The Astranis payload is well below the maximum payload capacity for a Falcon 9 vehicle, translating into a performance bonus that Astranis is using to tailor the insertion orbit to the mission and propel its compact MicroGEO satellites into service sooner than with a shared ride. The MicroGEOs will be launched to a custom geostationary orbit, with the four satellites individually conducting on-orbit maneuvers to inject themselves into their orbital slots.
The four new spacecraft contain a number of upgrades to the Astranis MicroGEO satellite platform. Enhancements include increased throughput, extended mission lifetime, and higher redundancy. The four spacecraft will be mounted to a standard adapter ring, known as an ESPA-Grande, for ease of deployment.
Astranis MicroGEO satellites are 1/20th the size and 1/20th the cost of traditional GEO communications satellites. Astranis provides dedicated satellite bandwidth as a service with a lower price tag and much shorter build times, enabling broadband connectivity for people wherever and whenever they need it.
Astranis has successfully launched a test satellite into orbit and is now underway with its first commercial program—a satellite to provide broadband internet for Alaska that will more than triple the available bandwidth across the state. This satellite is now in final assembly and set for a launch in 2022.

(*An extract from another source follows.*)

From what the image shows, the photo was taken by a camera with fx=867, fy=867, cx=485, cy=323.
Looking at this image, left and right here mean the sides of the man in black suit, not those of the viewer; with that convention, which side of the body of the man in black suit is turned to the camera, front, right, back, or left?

“Buying an entire dedicated launch is a huge de-risker for us,” said John Gedmark, CEO and co-founder, Astranis. “We’re able to control our own destiny here, from a scheduling standpoint. We’re also getting an impressive amount of extra performance, getting us closer to our intended orbit and delivering service to our customers much sooner. Our plan has always been to iterate the design while scaling production to the point where we are building and launching dozens of satellites into orbit every year. By 2030 there will be more than 100 Astranis satellites in active service, connecting millions of people in underserved communities worldwide with true low-cost broadband internet access.”

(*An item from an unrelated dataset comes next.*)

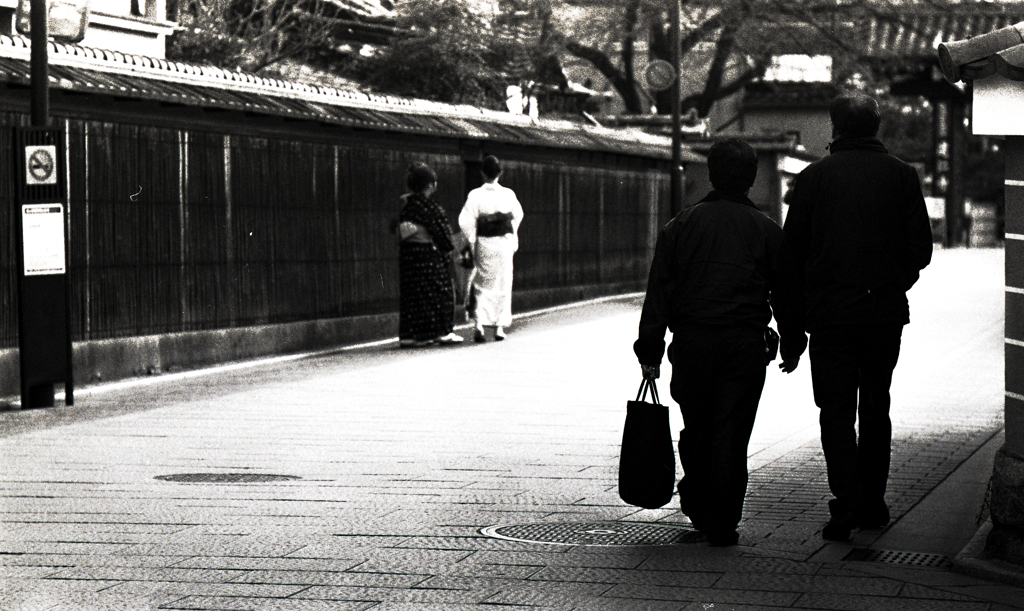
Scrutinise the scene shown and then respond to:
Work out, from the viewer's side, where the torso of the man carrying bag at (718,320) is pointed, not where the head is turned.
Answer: away from the camera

Astranis is building small, low-cost, telecommunications satellites to connect the four billion people who currently do not have access to the internet. Each spacecraft operates from GEO, with a next-generation design of only 400 kg., using a proprietary software-defined radio (SDR) payload. This digital payload technology allows frequency and coverage flexibility, as well as maximum use of valuable spectrum. By owning and operating its satellites and offering them to customers as a turnkey solution, Astranis is able to provide bandwidth-as-a-service and unlock previously unreachable markets. This allows Astranis to launch small, dedicated satellites for small and medium-sized countries, Fortune 500 companies, existing satellite operators, and other customers. The company is headquartered in San Francisco with a team of over 175, including world-class engineers from SpaceX, Boeing, Skybox, Qualcomm, Apple, and Google. Astranis has raised over $350 million from top Silicon Valley and growth investors, including Andreessen Horowitz, Venrock, and BlackRock.